Hatfield v. Van Epps

Decision Date08 March 2004
Docket NumberNo. 3755.,3755.
Citation358 S.C. 185,594 S.E.2d 526
CourtSouth Carolina Court of Appeals
PartiesWilliam P. HATFIELD, individually and on behalf of The Hyman Law Firm, Respondent, v. Susan F. VAN EPPS, Appellant.

James H. Moss and H. Fred Kuhn, Jr., both of Beaufort, for Appellant.

Kevin M. Barth, of Florence; R. Davis Howser and Andrew E. Haseldon, both of Columbia, for Respondents.

PER CURIAM:

William P. Hatfield, individually, and on behalf of the Hyman Law Firm, brought an action against Susan Van Epps to recover attorney's fees she owed Law Firm. Van Epps filed a counterclaim, asserting legal malpractice. Van Epps appeals the trial judge's decision to grant a directed verdict in Law Firm's favor on a portion of her malpractice cause of action and from the jury verdict, asserting the trial judge made numerous errors. We affirm in part, reverse in part, and remand.

FACTS

Van Epps and Leslie Stewart were married in 1982. Both are physicians. The couple had two sons, born in 1987 and 1989. They separated in 1995, and Stewart filed for divorce that same year. On June 5, 1995, Van Epps hired Evander Jeffords of the Hyman Law Firm to represent her in the divorce. At the time of the divorce, Stewart was a member of Pee Dee Surgical Group. When Van Epps hired Jeffords, he was also representing a senior partner of the Pee Dee Group, Dr. Bolick, in his divorce.

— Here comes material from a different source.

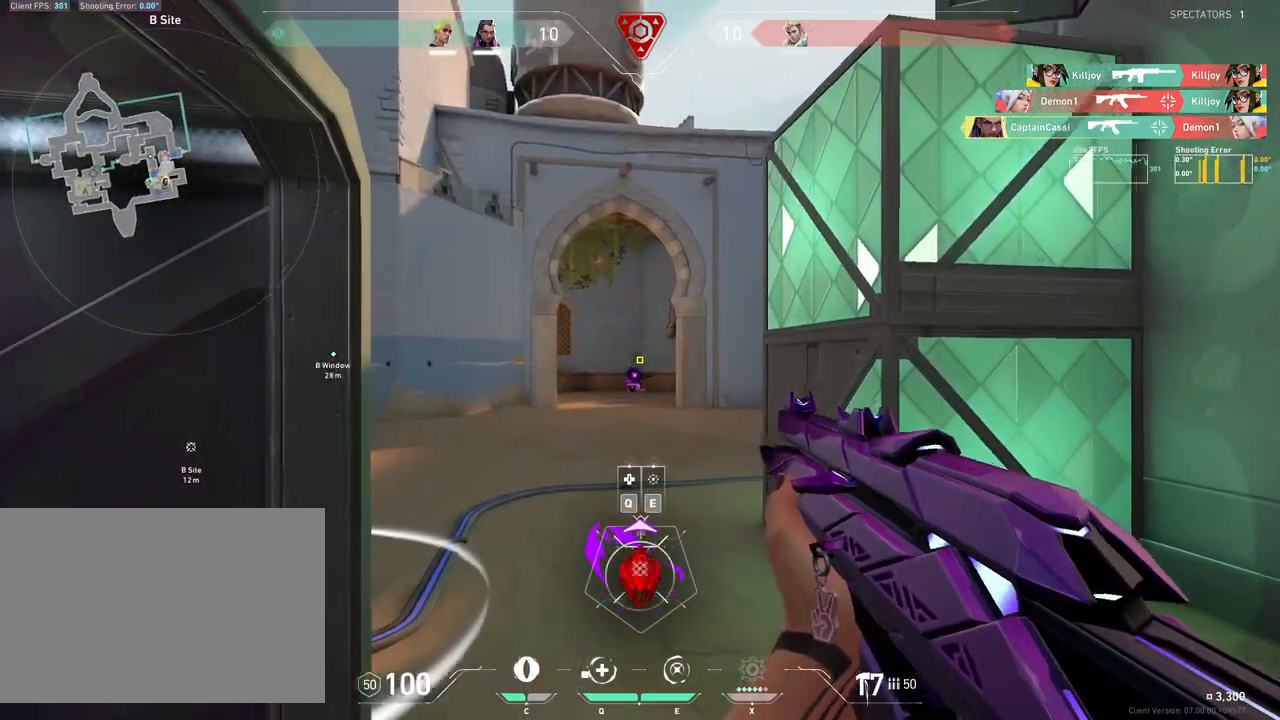
{"keys": ["d"], "mouse": [], "events": [[33, "a", "up"], [83, "d", "down"], [183, "q", "down"], [250, "d", "up"], [250, "q", "up"], [417, "d", "down"]]}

Pursuant to Law Firm's recommendation, Van Epps obtained twenty affidavits from witnesses favoring her on the issue of child custody. Van Epps was awarded custody at the temporary hearing. At the divorce trial, Law Firm failed to call any witnesses to testify on Van Epps' behalf on the custody issue. In fact, of the three witnesses besides Van Epps who were called by Law Firm, two testified in support of its claim for attorney's fees.1

In assessing the value of the Pee Dee Group for purposes of equitable distribution, Jeffords suggested Van Epps use Carroll Webster, a CPA whom Jeffords was also using in Bolick's divorce action. At the time Jeffords selected him to perform the valuation for Van Epps, Webster was performing personal accounting work for Van Epps and Stewart, and he was also the CPA for Pee Dee Surgical Group. Webster used two contracts signed by the members of the Pee Dee Group, a Stockholder Redemption Agreement and a Salary Continuation Agreement,2 in order to value the practice for the Bolick divorce. Jeffords asked Webster to use the same formula in his valuation of the medical practice for Van Epps' divorce.

Stewart filed his action for divorce in June of 1995. The merits hearing was held on April 15 and 16, and May 28-30, 1996. The only expert valuation of the Pee Dee Surgical Group introduced at trial came from Webster, who testified the practice had a value of approximately $52,000, using the Salary Continuation Agreement, and a value of $665, using the formula set forth in the Shareholder Redemption Agreement. Stewart averred in his financial declaration that the value of the practice was zero.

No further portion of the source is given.